_Try it_
Write out all of the entries that follow, word for word, but skip the pictures.

···

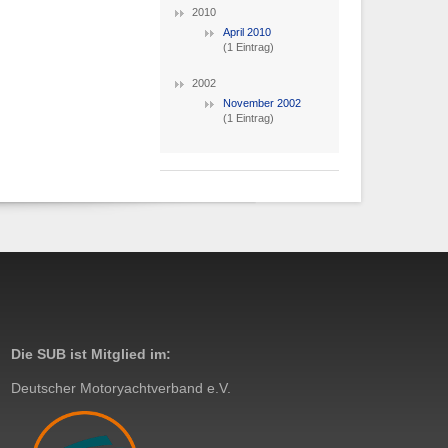
2010
April 2010
(1 Eintrag)
2002
November 2002
(1 Eintrag)
Die SUB ist Mitglied im:
Deutscher Motoryachtverband e.V.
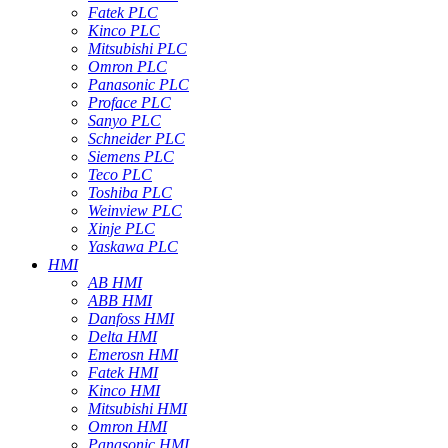
Fatek PLC
Kinco PLC
Mitsubishi PLC
Omron PLC
Panasonic PLC
Proface PLC
Sanyo PLC
Schneider PLC
Siemens PLC
Teco PLC
Toshiba PLC
Weinview PLC
Xinje PLC
Yaskawa PLC
HMI
AB HMI
ABB HMI
Danfoss HMI
Delta HMI
Emerosn HMI
Fatek HMI
Kinco HMI
Mitsubishi HMI
Omron HMI
Panasonic HMI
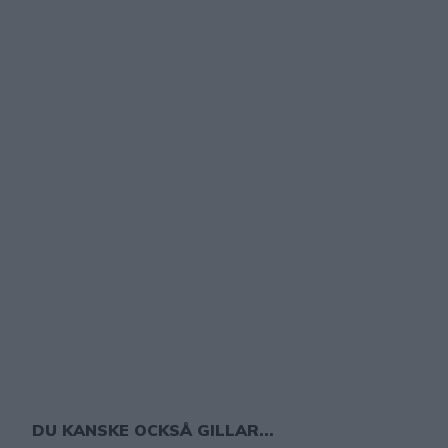
DU KANSKE OCKSÅ GILLAR...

···

_Result for this task_
2010
April 2010
(1 Eintrag)
2002
November 2002
(1 Eintrag)
Die SUB ist Mitglied im:
Deutscher Motoryachtverband e.V.
Fatek PLC
Kinco PLC
Mitsubishi PLC
Omron PLC
Panasonic PLC
Proface PLC
Sanyo PLC
Schneider PLC
Siemens PLC
Teco PLC
Toshiba PLC
Weinview PLC
Xinje PLC
Yaskawa PLC
HMI
AB HMI
ABB HMI
Danfoss HMI
Delta HMI
Emerosn HMI
Fatek HMI
Kinco HMI
Mitsubishi HMI
Omron HMI
Panasonic HMI
DU KANSKE OCKSÅ GILLAR...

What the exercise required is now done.